Last week, I got to celebrate the Winter Solstice in another form. Every year, Southface hosts a Summer and a Winter Solstice party, a chance for its members to gather and enjoy the company of friends. They always do a great job of it, and most of the credit for that goes to the amazing staff.
For those who are not familiar with Southface, it is an Atlanta-based and southeastern-focused nonprofit that has promoted sustainable homes, workplaces and communities since its founding in 1978. Their many programs include green building trainings, EarthCraft and other building certifications, and helping governments develop effective energy policies. They are a best-in-class nonprofit, and I am honored to serve on the Board of Directors.
From its very beginning, Southface has been under the steady and remarkable leadership of its co-founder and executive director, Dennis Creech. I am privileged to count Dennis as a friend, and I have learned from him what effective leadership looks like. If you don’t know Dennis, you are missing out.
During last week’s Winter Solstice party, Dennis publicly announced his plan to transition out of his position at Southface. I’ve known about this for some time now as I am on the Search Committee for his replacement, and I know that Dennis has given an immense amount of forethought to this decision. Dennis is insistent that he is not retiring, but instead giving himself the chance to explore new opportunities for the first time in 38 years. I also know that Dennis is leaving Southface well-poised to succeed under its new leadership.

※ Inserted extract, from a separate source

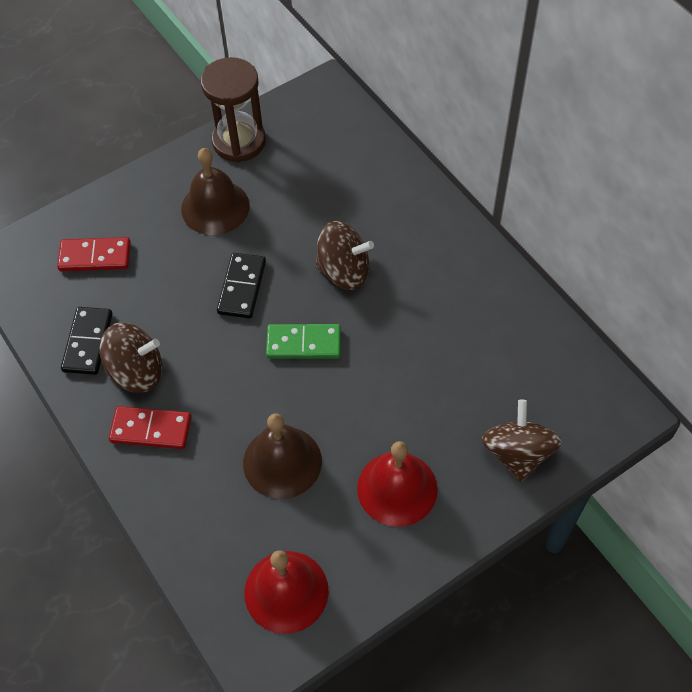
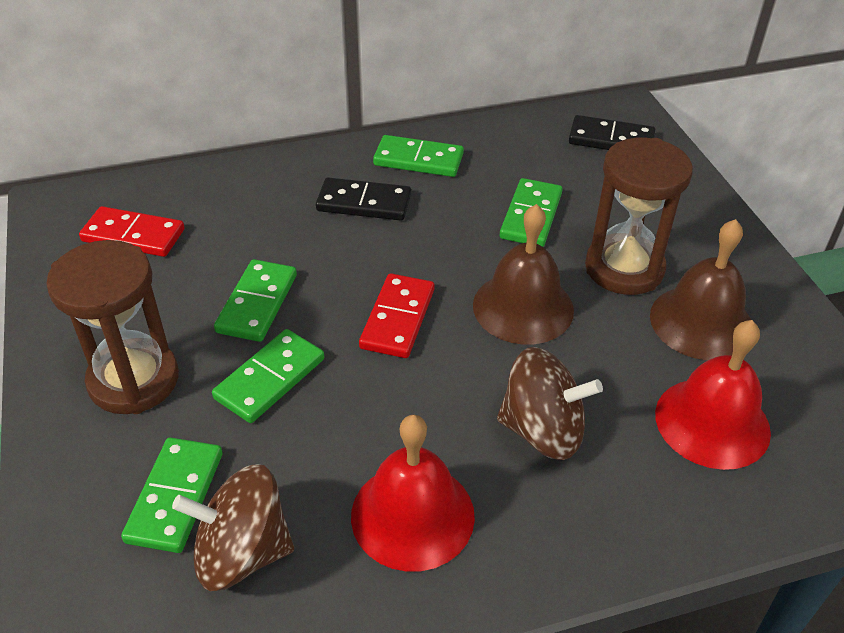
brown hourglass: [201,57,266,163] = 1 -> [46,240,179,414] [585,138,693,295] = 2
brown spinning top: [100,323,162,393] [315,221,374,290] [481,400,562,482] = 3 -> [172,464,294,591] [497,347,603,460] = 2
green domino: [266,324,341,359] = 1 -> [121,437,223,553] [212,329,324,423] [214,259,297,342] [373,135,464,177] [500,178,563,247] = 5

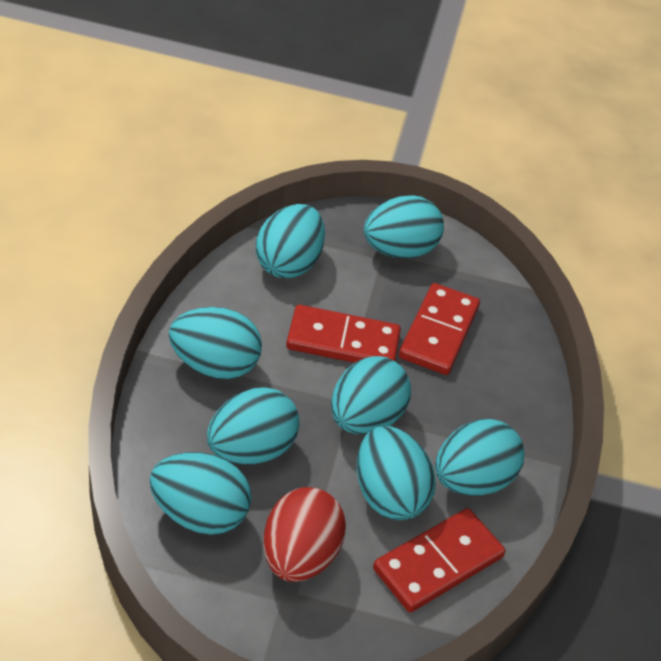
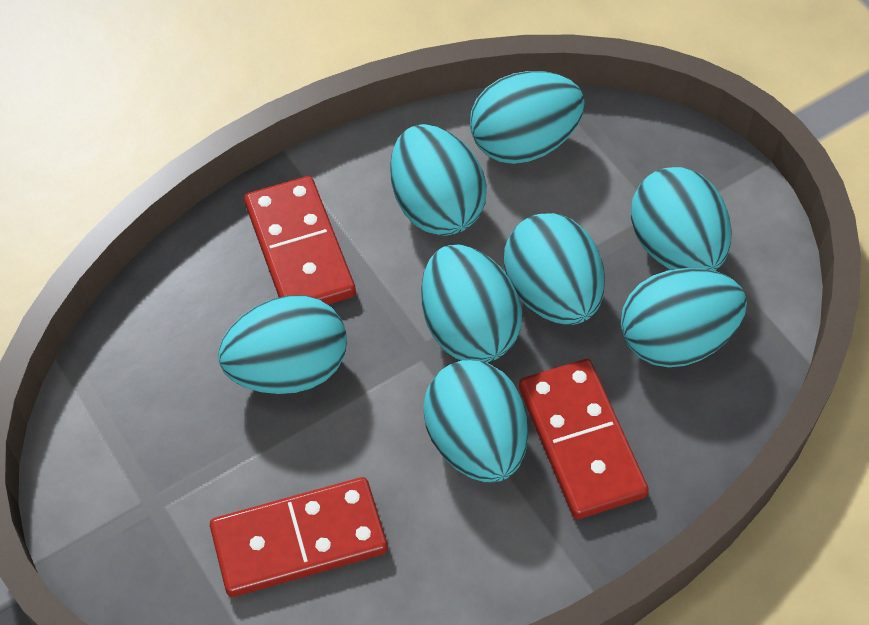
red egg: [263,487,346,582] = 1 -> none = 0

Dennis will stay on until his successor is named in 2016, and he plans to remain engaged as a member of the organization after the transition. Still, even knowing that he won’t be far removed from the Southface family, I wanted to use this opportunity to applaud Dennis.
Dennis, I offer you my heartfelt gratitude for what you have offered me as teacher and friend. Atlanta is my home, and it is a better place as a result of your tireless efforts. I know that I am just one of many who cannot wait to see all the new and amazing things that you will go on to accomplish. Cheers my friend!